Stored data entries

------------------------------

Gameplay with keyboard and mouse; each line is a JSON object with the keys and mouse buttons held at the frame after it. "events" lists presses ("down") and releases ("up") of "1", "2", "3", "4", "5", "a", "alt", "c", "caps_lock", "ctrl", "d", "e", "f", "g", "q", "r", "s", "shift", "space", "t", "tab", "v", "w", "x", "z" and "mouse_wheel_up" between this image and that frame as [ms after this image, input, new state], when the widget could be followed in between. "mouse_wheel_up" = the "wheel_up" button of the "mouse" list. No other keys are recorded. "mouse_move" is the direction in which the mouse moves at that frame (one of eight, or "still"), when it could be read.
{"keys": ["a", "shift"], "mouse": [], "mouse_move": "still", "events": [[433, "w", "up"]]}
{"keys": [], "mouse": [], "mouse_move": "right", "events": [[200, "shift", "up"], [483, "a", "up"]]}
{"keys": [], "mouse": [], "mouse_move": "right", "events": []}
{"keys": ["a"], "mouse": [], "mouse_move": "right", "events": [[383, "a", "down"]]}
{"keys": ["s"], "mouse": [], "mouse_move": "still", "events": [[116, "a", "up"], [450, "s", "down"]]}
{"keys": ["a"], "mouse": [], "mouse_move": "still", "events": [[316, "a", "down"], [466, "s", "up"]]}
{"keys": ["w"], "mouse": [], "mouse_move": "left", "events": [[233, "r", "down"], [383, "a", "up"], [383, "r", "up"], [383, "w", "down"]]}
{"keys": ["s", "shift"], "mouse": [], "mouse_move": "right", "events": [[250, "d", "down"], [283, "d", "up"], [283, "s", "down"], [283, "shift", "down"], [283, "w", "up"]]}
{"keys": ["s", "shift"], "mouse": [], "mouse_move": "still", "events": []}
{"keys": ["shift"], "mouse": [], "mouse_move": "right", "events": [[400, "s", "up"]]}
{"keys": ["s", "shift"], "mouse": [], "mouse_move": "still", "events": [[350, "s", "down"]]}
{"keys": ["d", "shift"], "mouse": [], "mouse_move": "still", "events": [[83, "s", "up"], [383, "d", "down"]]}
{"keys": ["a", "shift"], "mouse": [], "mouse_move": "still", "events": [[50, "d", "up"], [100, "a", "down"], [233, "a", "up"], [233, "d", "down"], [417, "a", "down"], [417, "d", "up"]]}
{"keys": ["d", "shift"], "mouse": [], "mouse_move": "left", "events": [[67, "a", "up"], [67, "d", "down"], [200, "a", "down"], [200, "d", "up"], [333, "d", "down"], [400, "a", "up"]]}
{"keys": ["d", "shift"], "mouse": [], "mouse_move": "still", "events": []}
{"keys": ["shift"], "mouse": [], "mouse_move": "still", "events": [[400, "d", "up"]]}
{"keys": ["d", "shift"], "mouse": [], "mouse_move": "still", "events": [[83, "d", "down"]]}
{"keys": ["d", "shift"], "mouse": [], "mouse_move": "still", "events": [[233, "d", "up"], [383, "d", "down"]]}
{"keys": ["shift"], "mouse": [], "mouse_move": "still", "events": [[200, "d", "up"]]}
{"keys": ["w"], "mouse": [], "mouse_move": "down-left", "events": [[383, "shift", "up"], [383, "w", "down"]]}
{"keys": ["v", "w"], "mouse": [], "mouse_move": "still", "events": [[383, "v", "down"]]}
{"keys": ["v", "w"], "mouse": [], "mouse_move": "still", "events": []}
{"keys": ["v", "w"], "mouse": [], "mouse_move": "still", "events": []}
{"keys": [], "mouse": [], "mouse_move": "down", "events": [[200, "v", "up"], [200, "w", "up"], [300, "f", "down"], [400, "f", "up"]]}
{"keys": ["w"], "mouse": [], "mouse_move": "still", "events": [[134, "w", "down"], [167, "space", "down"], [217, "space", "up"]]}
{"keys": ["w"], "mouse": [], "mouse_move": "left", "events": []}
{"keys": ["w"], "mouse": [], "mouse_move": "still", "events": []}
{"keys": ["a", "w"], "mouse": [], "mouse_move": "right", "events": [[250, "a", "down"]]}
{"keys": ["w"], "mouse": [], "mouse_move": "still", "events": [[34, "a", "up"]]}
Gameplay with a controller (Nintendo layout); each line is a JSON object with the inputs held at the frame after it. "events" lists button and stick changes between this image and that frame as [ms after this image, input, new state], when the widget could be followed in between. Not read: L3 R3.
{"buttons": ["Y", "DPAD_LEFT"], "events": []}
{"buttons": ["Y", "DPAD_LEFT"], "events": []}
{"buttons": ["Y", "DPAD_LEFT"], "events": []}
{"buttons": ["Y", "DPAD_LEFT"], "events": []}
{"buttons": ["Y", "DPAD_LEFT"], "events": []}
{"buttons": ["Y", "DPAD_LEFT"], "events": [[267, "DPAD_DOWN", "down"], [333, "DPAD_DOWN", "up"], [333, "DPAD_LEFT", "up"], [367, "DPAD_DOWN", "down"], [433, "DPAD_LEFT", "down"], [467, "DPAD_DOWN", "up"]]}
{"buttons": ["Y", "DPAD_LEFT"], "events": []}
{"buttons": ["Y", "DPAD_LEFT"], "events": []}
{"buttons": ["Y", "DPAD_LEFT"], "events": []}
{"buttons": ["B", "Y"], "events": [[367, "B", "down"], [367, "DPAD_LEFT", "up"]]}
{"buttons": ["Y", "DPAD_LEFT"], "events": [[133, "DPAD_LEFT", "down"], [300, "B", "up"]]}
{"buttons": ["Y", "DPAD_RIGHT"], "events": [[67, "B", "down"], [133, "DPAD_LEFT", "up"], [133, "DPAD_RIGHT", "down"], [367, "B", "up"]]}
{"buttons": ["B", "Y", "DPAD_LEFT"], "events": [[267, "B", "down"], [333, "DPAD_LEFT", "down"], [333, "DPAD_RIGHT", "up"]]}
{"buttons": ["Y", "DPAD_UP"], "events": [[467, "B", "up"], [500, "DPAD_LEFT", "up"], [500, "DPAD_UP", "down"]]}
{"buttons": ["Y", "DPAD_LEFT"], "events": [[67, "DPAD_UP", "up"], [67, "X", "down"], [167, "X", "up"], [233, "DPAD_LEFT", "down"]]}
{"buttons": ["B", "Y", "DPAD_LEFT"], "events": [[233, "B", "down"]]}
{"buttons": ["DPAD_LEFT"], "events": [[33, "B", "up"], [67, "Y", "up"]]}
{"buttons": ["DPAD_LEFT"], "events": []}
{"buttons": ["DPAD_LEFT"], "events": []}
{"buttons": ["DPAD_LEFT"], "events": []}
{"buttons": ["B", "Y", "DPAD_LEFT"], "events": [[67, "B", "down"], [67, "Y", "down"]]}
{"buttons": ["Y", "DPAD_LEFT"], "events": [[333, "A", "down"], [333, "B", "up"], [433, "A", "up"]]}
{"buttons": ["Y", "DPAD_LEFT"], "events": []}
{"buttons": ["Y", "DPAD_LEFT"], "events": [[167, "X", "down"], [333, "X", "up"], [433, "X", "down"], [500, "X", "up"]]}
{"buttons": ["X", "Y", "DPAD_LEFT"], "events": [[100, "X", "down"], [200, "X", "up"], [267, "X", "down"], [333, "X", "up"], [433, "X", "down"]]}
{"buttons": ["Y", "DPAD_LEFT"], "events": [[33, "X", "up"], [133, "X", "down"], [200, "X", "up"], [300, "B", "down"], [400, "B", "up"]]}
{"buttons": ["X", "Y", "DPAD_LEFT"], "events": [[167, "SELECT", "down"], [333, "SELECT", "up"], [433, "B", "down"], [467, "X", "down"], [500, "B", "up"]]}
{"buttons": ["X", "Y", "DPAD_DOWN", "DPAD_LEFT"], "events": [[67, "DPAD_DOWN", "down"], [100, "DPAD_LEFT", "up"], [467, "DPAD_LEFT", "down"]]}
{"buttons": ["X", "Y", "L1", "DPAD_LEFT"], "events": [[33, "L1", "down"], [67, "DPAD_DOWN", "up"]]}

------------------------------

■ WHAT IS REQUIRED:
Reproduce all the records precisely.

■ WRITTEN SOLUTION:
Gameplay with keyboard and mouse; each line is a JSON object with the keys and mouse buttons held at the frame after it. "events" lists presses ("down") and releases ("up") of "1", "2", "3", "4", "5", "a", "alt", "c", "caps_lock", "ctrl", "d", "e", "f", "g", "q", "r", "s", "shift", "space", "t", "tab", "v", "w", "x", "z" and "mouse_wheel_up" between this image and that frame as [ms after this image, input, new state], when the widget could be followed in between. "mouse_wheel_up" = the "wheel_up" button of the "mouse" list. No other keys are recorded. "mouse_move" is the direction in which the mouse moves at that frame (one of eight, or "still"), when it could be read.
{"keys": ["a", "shift"], "mouse": [], "mouse_move": "still", "events": [[433, "w", "up"]]}
{"keys": [], "mouse": [], "mouse_move": "right", "events": [[200, "shift", "up"], [483, "a", "up"]]}
{"keys": [], "mouse": [], "mouse_move": "right", "events": []}
{"keys": ["a"], "mouse": [], "mouse_move": "right", "events": [[383, "a", "down"]]}
{"keys": ["s"], "mouse": [], "mouse_move": "still", "events": [[116, "a", "up"], [450, "s", "down"]]}
{"keys": ["a"], "mouse": [], "mouse_move": "still", "events": [[316, "a", "down"], [466, "s", "up"]]}
{"keys": ["w"], "mouse": [], "mouse_move": "left", "events": [[233, "r", "down"], [383, "a", "up"], [383, "r", "up"], [383, "w", "down"]]}
{"keys": ["s", "shift"], "mouse": [], "mouse_move": "right", "events": [[250, "d", "down"], [283, "d", "up"], [283, "s", "down"], [283, "shift", "down"], [283, "w", "up"]]}
{"keys": ["s", "shift"], "mouse": [], "mouse_move": "still", "events": []}
{"keys": ["shift"], "mouse": [], "mouse_move": "right", "events": [[400, "s", "up"]]}
{"keys": ["s", "shift"], "mouse": [], "mouse_move": "still", "events": [[350, "s", "down"]]}
{"keys": ["d", "shift"], "mouse": [], "mouse_move": "still", "events": [[83, "s", "up"], [383, "d", "down"]]}
{"keys": ["a", "shift"], "mouse": [], "mouse_move": "still", "events": [[50, "d", "up"], [100, "a", "down"], [233, "a", "up"], [233, "d", "down"], [417, "a", "down"], [417, "d", "up"]]}
{"keys": ["d", "shift"], "mouse": [], "mouse_move": "left", "events": [[67, "a", "up"], [67, "d", "down"], [200, "a", "down"], [200, "d", "up"], [333, "d", "down"], [400, "a", "up"]]}
{"keys": ["d", "shift"], "mouse": [], "mouse_move": "still", "events": []}
{"keys": ["shift"], "mouse": [], "mouse_move": "still", "events": [[400, "d", "up"]]}
{"keys": ["d", "shift"], "mouse": [], "mouse_move": "still", "events": [[83, "d", "down"]]}
{"keys": ["d", "shift"], "mouse": [], "mouse_move": "still", "events": [[233, "d", "up"], [383, "d", "down"]]}
{"keys": ["shift"], "mouse": [], "mouse_move": "still", "events": [[200, "d", "up"]]}
{"keys": ["w"], "mouse": [], "mouse_move": "down-left", "events": [[383, "shift", "up"], [383, "w", "down"]]}
{"keys": ["v", "w"], "mouse": [], "mouse_move": "still", "events": [[383, "v", "down"]]}
{"keys": ["v", "w"], "mouse": [], "mouse_move": "still", "events": []}
{"keys": ["v", "w"], "mouse": [], "mouse_move": "still", "events": []}
{"keys": [], "mouse": [], "mouse_move": "down", "events": [[200, "v", "up"], [200, "w", "up"], [300, "f", "down"], [400, "f", "up"]]}
{"keys": ["w"], "mouse": [], "mouse_move": "still", "events": [[134, "w", "down"], [167, "space", "down"], [217, "space", "up"]]}
{"keys": ["w"], "mouse": [], "mouse_move": "left", "events": []}
{"keys": ["w"], "mouse": [], "mouse_move": "still", "events": []}
{"keys": ["a", "w"], "mouse": [], "mouse_move": "right", "events": [[250, "a", "down"]]}
{"keys": ["w"], "mouse": [], "mouse_move": "still", "events": [[34, "a", "up"]]}
Gameplay with a controller (Nintendo layout); each line is a JSON object with the inputs held at the frame after it. "events" lists button and stick changes between this image and that frame as [ms after this image, input, new state], when the widget could be followed in between. Not read: L3 R3.
{"buttons": ["Y", "DPAD_LEFT"], "events": []}
{"buttons": ["Y", "DPAD_LEFT"], "events": []}
{"buttons": ["Y", "DPAD_LEFT"], "events": []}
{"buttons": ["Y", "DPAD_LEFT"], "events": []}
{"buttons": ["Y", "DPAD_LEFT"], "events": []}
{"buttons": ["Y", "DPAD_LEFT"], "events": [[267, "DPAD_DOWN", "down"], [333, "DPAD_DOWN", "up"], [333, "DPAD_LEFT", "up"], [367, "DPAD_DOWN", "down"], [433, "DPAD_LEFT", "down"], [467, "DPAD_DOWN", "up"]]}
{"buttons": ["Y", "DPAD_LEFT"], "events": []}
{"buttons": ["Y", "DPAD_LEFT"], "events": []}
{"buttons": ["Y", "DPAD_LEFT"], "events": []}
{"buttons": ["B", "Y"], "events": [[367, "B", "down"], [367, "DPAD_LEFT", "up"]]}
{"buttons": ["Y", "DPAD_LEFT"], "events": [[133, "DPAD_LEFT", "down"], [300, "B", "up"]]}
{"buttons": ["Y", "DPAD_RIGHT"], "events": [[67, "B", "down"], [133, "DPAD_LEFT", "up"], [133, "DPAD_RIGHT", "down"], [367, "B", "up"]]}
{"buttons": ["B", "Y", "DPAD_LEFT"], "events": [[267, "B", "down"], [333, "DPAD_LEFT", "down"], [333, "DPAD_RIGHT", "up"]]}
{"buttons": ["Y", "DPAD_UP"], "events": [[467, "B", "up"], [500, "DPAD_LEFT", "up"], [500, "DPAD_UP", "down"]]}
{"buttons": ["Y", "DPAD_LEFT"], "events": [[67, "DPAD_UP", "up"], [67, "X", "down"], [167, "X", "up"], [233, "DPAD_LEFT", "down"]]}
{"buttons": ["B", "Y", "DPAD_LEFT"], "events": [[233, "B", "down"]]}
{"buttons": ["DPAD_LEFT"], "events": [[33, "B", "up"], [67, "Y", "up"]]}
{"buttons": ["DPAD_LEFT"], "events": []}
{"buttons": ["DPAD_LEFT"], "events": []}
{"buttons": ["DPAD_LEFT"], "events": []}
{"buttons": ["B", "Y", "DPAD_LEFT"], "events": [[67, "B", "down"], [67, "Y", "down"]]}
{"buttons": ["Y", "DPAD_LEFT"], "events": [[333, "A", "down"], [333, "B", "up"], [433, "A", "up"]]}
{"buttons": ["Y", "DPAD_LEFT"], "events": []}
{"buttons": ["Y", "DPAD_LEFT"], "events": [[167, "X", "down"], [333, "X", "up"], [433, "X", "down"], [500, "X", "up"]]}
{"buttons": ["X", "Y", "DPAD_LEFT"], "events": [[100, "X", "down"], [200, "X", "up"], [267, "X", "down"], [333, "X", "up"], [433, "X", "down"]]}
{"buttons": ["Y", "DPAD_LEFT"], "events": [[33, "X", "up"], [133, "X", "down"], [200, "X", "up"], [300, "B", "down"], [400, "B", "up"]]}
{"buttons": ["X", "Y", "DPAD_LEFT"], "events": [[167, "SELECT", "down"], [333, "SELECT", "up"], [433, "B", "down"], [467, "X", "down"], [500, "B", "up"]]}
{"buttons": ["X", "Y", "DPAD_DOWN", "DPAD_LEFT"], "events": [[67, "DPAD_DOWN", "down"], [100, "DPAD_LEFT", "up"], [467, "DPAD_LEFT", "down"]]}
{"buttons": ["X", "Y", "L1", "DPAD_LEFT"], "events": [[33, "L1", "down"], [67, "DPAD_DOWN", "up"]]}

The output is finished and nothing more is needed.